Written task 1:
Retype the six entries that come after the passage on happiness at school exactly, leaving out the pictures.

-------- Reading text --------

The pursuit of happiness is a universal, yet an elusive concept. The school is one of the main contexts of human development and therefore the principle place for facilitating happiness for all children. There is a large and growing body of research which indicates that children experiencing happy emotions are better problem solvers, collaborate better and perform better on cognitive tests overall (Hinton & Schiller, 2015; Jones, 2015). In essence, an examination of scientific data supports the claims that children learn better when they are happy (Hinton & Schiller, 2015).

Key Terms in this Chapter

Joy: The emotion of great delight or happiness caused by something exceptionally good or satisfying.

Accountability: Obligation and responsibility of teachers and schools to account for their activities and to share results.

Subjective Wellbeing: Wellbeing where life satisfaction, pleasure and the presence of positive moods result in a level of happiness.

-------- Dataset --------

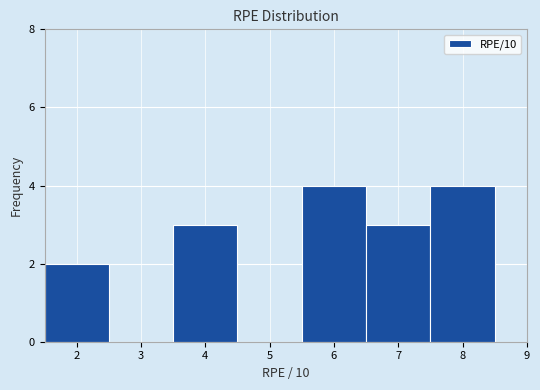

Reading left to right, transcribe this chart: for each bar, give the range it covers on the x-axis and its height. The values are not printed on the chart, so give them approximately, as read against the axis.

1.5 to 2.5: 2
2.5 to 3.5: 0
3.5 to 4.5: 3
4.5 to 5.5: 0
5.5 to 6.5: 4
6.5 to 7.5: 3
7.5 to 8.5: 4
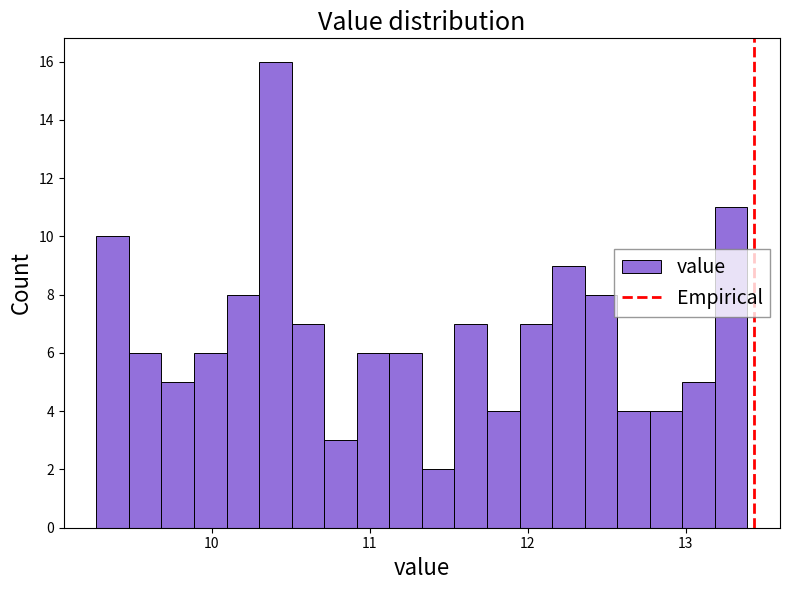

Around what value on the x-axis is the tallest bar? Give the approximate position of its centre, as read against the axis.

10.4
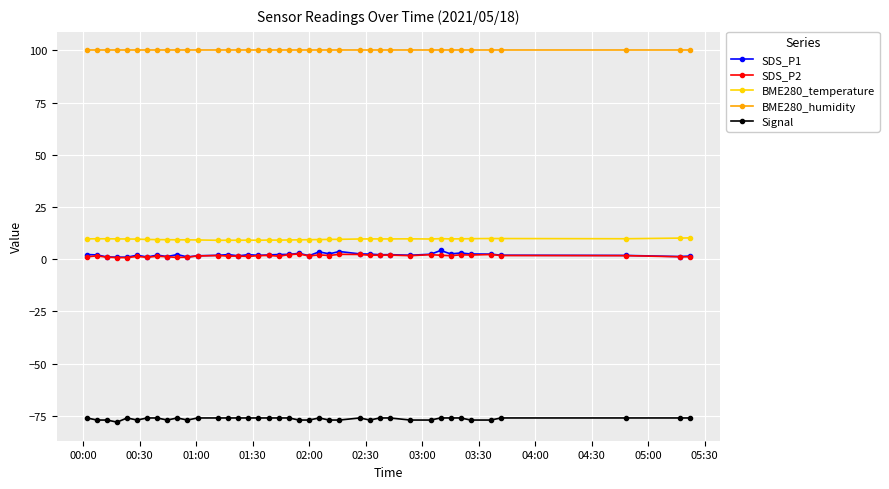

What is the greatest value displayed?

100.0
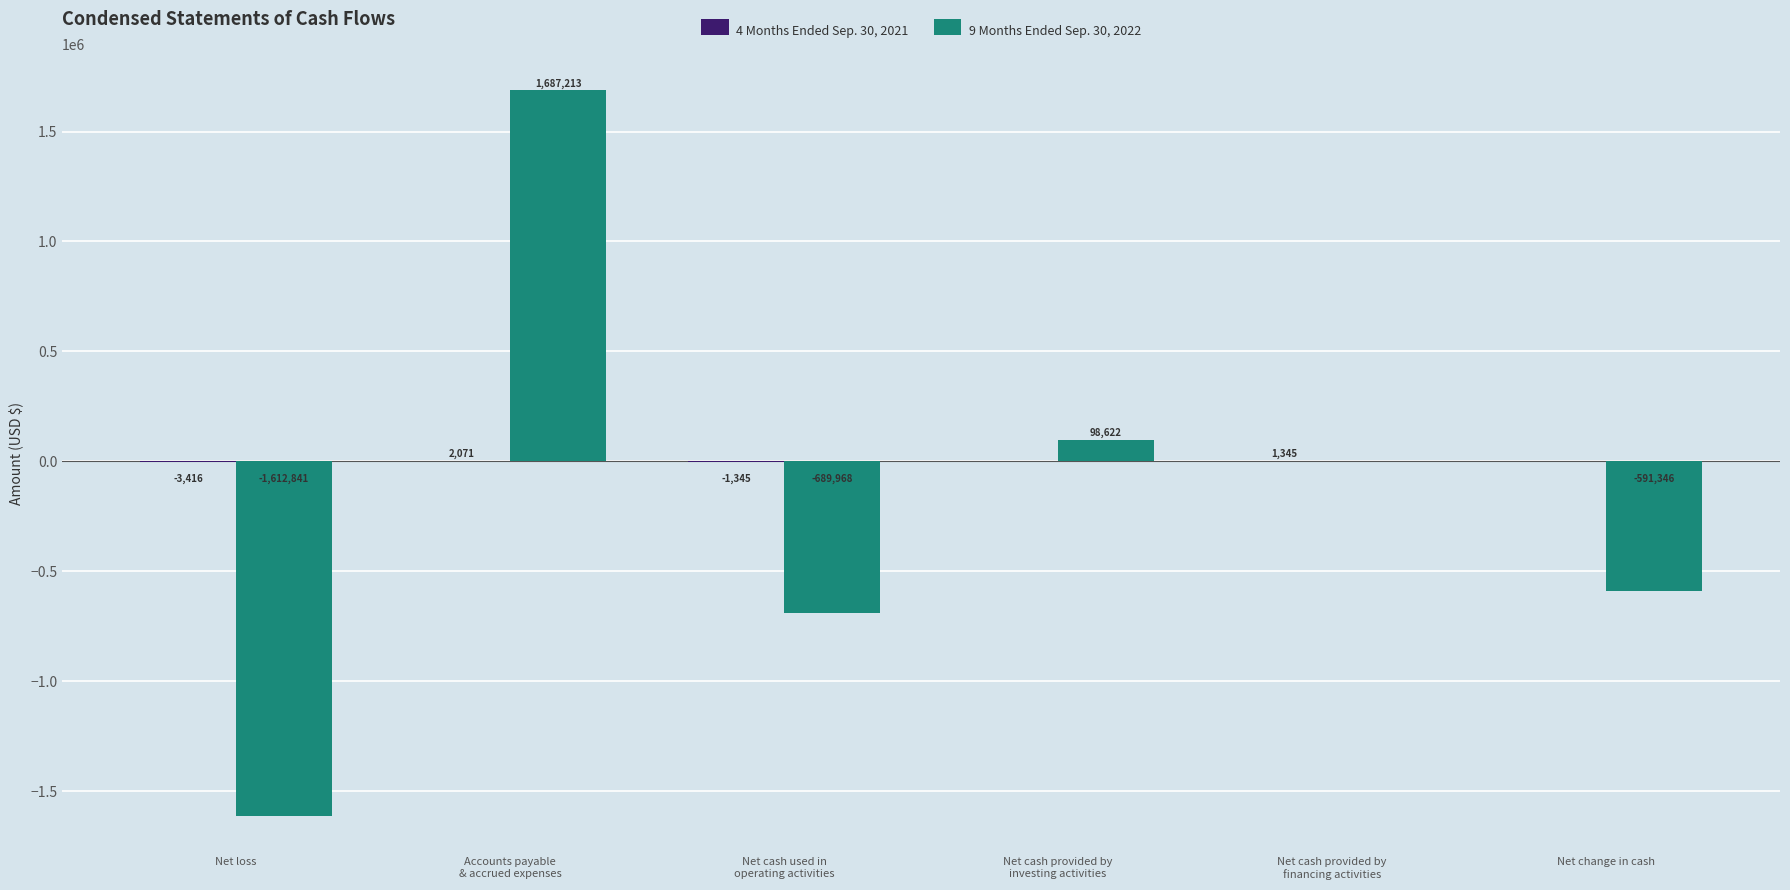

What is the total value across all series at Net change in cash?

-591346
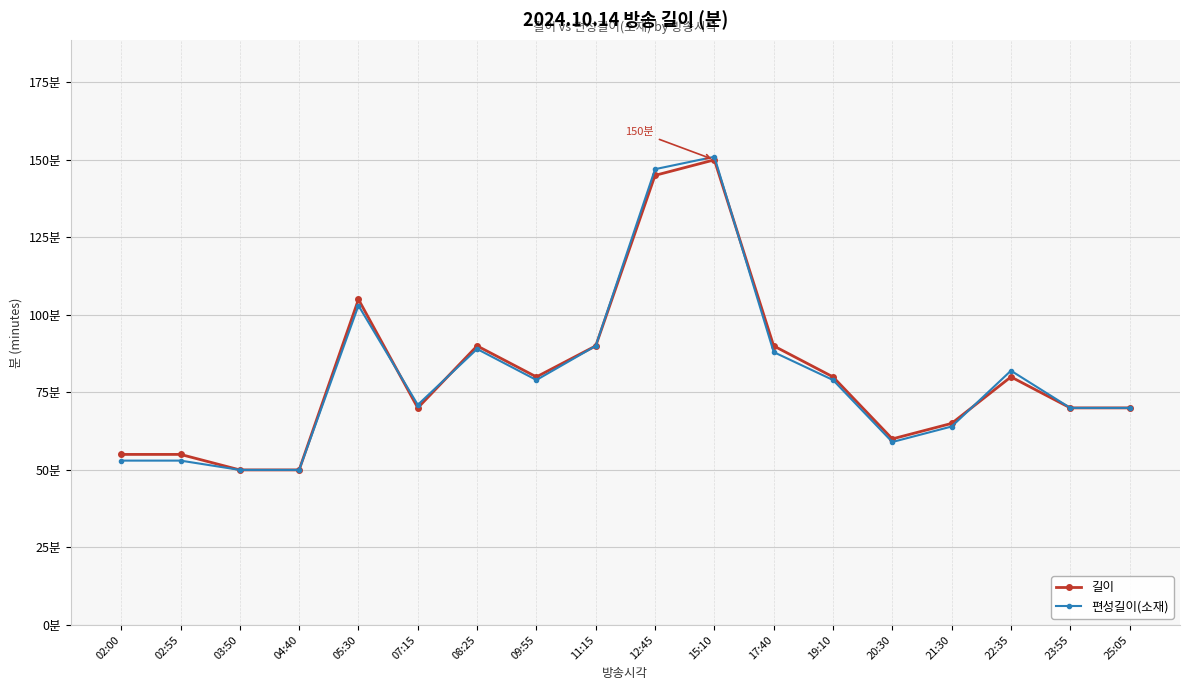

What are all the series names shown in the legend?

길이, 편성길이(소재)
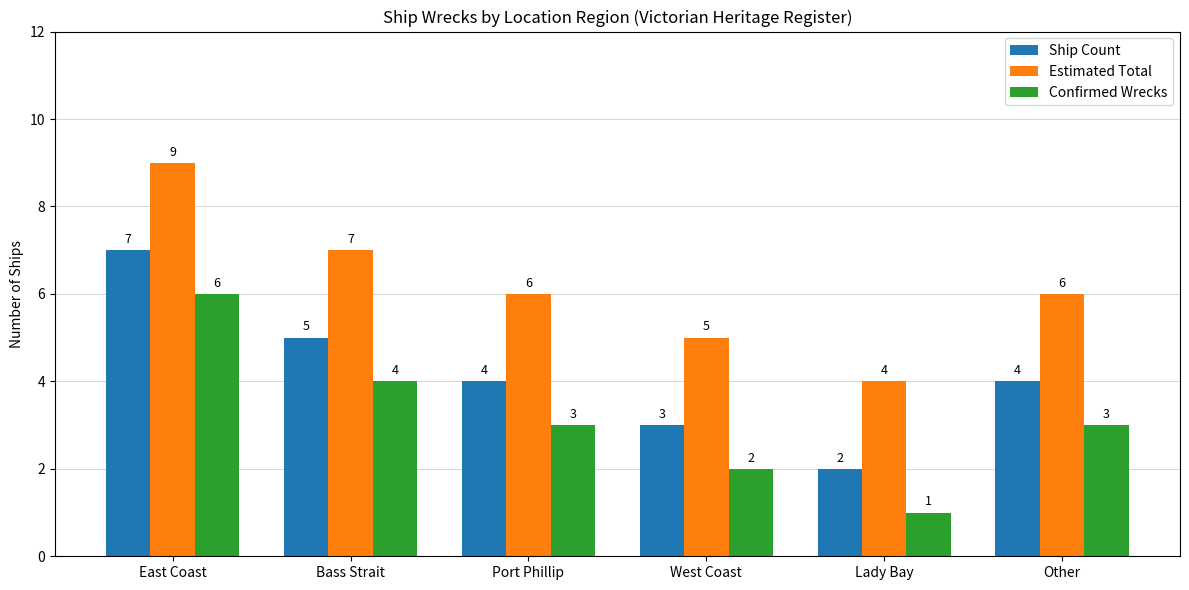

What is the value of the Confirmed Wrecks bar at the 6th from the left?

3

--------

Written task 2:
Why does the passage on happiness at school call the school the principal place for facilitating happiness for all children?

Expected output 1:
Reading left to right, transcribe this chart: for each bar, give the range it covers on the x-axis and its height. The values are not printed on the chart, so give them approximately, as read against the axis.

1.5 to 2.5: 2
2.5 to 3.5: 0
3.5 to 4.5: 3
4.5 to 5.5: 0
5.5 to 6.5: 4
6.5 to 7.5: 3
7.5 to 8.5: 4

Around what value on the x-axis is the tallest bar? Give the approximate position of its centre, as read against the axis.

10.4

What is the greatest value displayed?

100.0

What is the total value across all series at Net change in cash?

-591346

What are all the series names shown in the legend?

길이, 편성길이(소재)

What is the value of the Confirmed Wrecks bar at the 6th from the left?

3

Expected output 2:
The school is one of the main contexts of human development. For that reason, the passage treats it as the principal place for facilitating happiness for all children.